*** Opening of Document excerpt ***

COSA Makes Clear that a Physician’s License May be Revoked Without a Hearing Following a Crime of Moral Turpitude
December 2, 2021 By Rebecca K. Schisler-Adams
Maryland Courts have long recognized the property interest physicians have in their medical licenses. In 1998, the Court of Appeals emphasized this interest, holding that “the right of a licensed physician to practice medicine is a property right of which a physician cannot be deprived without due process of law.” Md. Bd. of Physician Quality Assurance v. Felsenberg, 351 Md. 288, 306 (1998). The Court of Special Appeals recently clarified, however, that a doctor’s “right to practice is not absolute and his license may be revoked” without a hearing, pursuant to the State’s police power and interest in public health and safety. Burke v. Md. Bd. Of Physicians, 250 Md. App. 334 (Md. Ct. Spec. App. 2021).

*** Close of Document excerpt ***
*** Opening of Dataset records ***

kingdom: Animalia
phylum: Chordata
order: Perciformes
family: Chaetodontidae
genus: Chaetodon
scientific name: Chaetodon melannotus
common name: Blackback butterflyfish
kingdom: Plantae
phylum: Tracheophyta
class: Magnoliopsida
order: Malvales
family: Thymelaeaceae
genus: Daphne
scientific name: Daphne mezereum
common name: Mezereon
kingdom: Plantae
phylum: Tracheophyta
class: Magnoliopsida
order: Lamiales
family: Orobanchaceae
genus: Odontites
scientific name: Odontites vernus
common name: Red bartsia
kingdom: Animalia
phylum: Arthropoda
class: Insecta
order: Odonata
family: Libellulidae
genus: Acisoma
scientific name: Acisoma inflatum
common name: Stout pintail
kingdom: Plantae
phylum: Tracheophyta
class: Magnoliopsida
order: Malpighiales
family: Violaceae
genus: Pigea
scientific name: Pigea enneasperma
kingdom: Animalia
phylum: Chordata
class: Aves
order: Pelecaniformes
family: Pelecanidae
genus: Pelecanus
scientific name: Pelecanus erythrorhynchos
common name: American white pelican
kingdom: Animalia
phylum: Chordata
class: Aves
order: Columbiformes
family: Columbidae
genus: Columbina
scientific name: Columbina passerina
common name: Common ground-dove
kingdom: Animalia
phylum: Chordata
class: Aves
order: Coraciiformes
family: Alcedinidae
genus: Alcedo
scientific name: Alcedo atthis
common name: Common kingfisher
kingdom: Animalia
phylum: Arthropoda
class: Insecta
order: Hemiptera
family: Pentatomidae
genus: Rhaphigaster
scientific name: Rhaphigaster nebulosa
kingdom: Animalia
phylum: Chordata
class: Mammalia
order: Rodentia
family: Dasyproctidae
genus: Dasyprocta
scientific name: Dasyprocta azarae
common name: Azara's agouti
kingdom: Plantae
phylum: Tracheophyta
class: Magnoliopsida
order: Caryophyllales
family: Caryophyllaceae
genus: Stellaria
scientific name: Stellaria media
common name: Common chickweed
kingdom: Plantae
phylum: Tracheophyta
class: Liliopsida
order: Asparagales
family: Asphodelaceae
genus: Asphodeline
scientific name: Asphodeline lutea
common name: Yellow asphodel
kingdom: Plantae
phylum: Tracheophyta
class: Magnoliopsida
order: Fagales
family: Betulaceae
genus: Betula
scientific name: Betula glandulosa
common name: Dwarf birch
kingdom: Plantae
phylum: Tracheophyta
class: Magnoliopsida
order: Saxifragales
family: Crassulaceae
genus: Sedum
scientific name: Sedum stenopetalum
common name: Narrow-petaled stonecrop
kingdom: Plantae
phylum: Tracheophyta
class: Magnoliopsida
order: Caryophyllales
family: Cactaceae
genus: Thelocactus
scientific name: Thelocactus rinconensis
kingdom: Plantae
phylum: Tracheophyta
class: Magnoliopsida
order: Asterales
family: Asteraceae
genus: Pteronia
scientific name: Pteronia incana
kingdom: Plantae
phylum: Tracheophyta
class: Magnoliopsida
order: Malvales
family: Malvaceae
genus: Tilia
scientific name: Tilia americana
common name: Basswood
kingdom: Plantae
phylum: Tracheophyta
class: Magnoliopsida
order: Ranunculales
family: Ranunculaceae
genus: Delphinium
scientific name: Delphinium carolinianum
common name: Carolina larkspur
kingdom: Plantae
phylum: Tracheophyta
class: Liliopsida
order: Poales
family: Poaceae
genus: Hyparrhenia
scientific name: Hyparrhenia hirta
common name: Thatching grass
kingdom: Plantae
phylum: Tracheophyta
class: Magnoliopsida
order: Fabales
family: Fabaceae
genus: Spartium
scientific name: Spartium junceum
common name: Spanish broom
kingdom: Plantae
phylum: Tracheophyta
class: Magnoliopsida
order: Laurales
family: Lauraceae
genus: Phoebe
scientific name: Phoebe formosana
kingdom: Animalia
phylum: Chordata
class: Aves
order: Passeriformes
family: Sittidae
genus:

*** Close of Dataset records ***

== Parts of the exercise ==
1. Answer these questions using the article on physician license revocation:
(a) On what date was the article posted?
(b) In what year did the Court of Appeals decide Felsenberg?
(c) Which court recently clarified that a doctor's right to practice is not absolute?
2. List every party named in the two case citations in the article on physician license revocation.

== Numbered responses ==
1.
(a) December 2, 2021
(b) 1998
(c) The Court of Special Appeals

2.
- Md. Bd. of Physician Quality Assurance
- Felsenberg
- Burke
- Md. Bd. Of Physicians